Some history as to how the GOP got where it is now. But read the full essay.
"E.J. Dionne knows that Republican intransigence was not born yesterday, and he has the credentials for saying it because this dependably intelligent liberal tells us, in his new book, that he began as a young Goldwaterite—like Hillary Clinton (or like me). He knows that his abandoned faith sounded themes that have perdured right down to our day. In the 1950s there were many outlets for right-wing discontent—including H.L. Hunt’s Lifeline, Human Events, The Dan Smoot Report, the Fulton Lewis radio show, Willis Carto’s Liberty Lobby, the Manion Forum. In 1955, William F. Buckley founded National Review to give some order and literary polish to this cacophonous jumble. But his magazine had a small audience at the outset. Its basic message would reach a far wider audience through a widely popular book, The Conscience of a Conservative, ghostwritten for Barry Goldwater by Buckley’s brother-in-law (and his coauthor for McCarthy and His Enemies), L. Brent Bozell.
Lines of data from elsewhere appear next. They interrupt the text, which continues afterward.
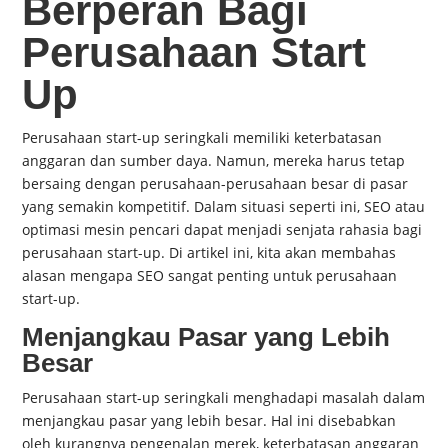
Berperan Bagi
Perusahaan Start
Up
Perusahaan start-up seringkali memiliki keterbatasan
anggaran dan sumber daya. Namun, mereka harus tetap
bersaing dengan perusahaan-perusahaan besar di pasar
yang semakin kompetitif. Dalam situasi seperti ini, SEO atau
optimasi mesin pencari dapat menjadi senjata rahasia bagi
perusahaan start-up. Di artikel ini, kita akan membahas
alasan mengapa SEO sangat penting untuk perusahaan
start-up.
Menjangkau Pasar yang Lebih
Besar
Perusahaan start-up seringkali menghadapi masalah dalam
menjangkau pasar yang lebih besar. Hal ini disebabkan
oleh kurangnya pengenalan merek, keterbatasan anggaran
The idea for the book came from Clarence Manion, the former dean of Notre Dame Law School. He persuaded Goldwater to have Bozell, who had been his speechwriter, put his thoughts together in book form. Then Manion organized his own and other right-wing media to promote and give away thousands of copies of the book. Bozell did his part too—he went to a board meeting of the John Birch Society and persuaded Fred Koch (father of Charles and David Koch) to buy 2,500 copies of Conscience for distribution. The book put Goldwater on the cover of Time three years before he ran for president. A Draft Goldwater Committee was already in existence then (led by William Rusher of National Review, F. Clifton White, and John Ashbrook). Patrick Buchanan spoke for many conservatives when he called The Conscience of a Conservative their “New Testament.”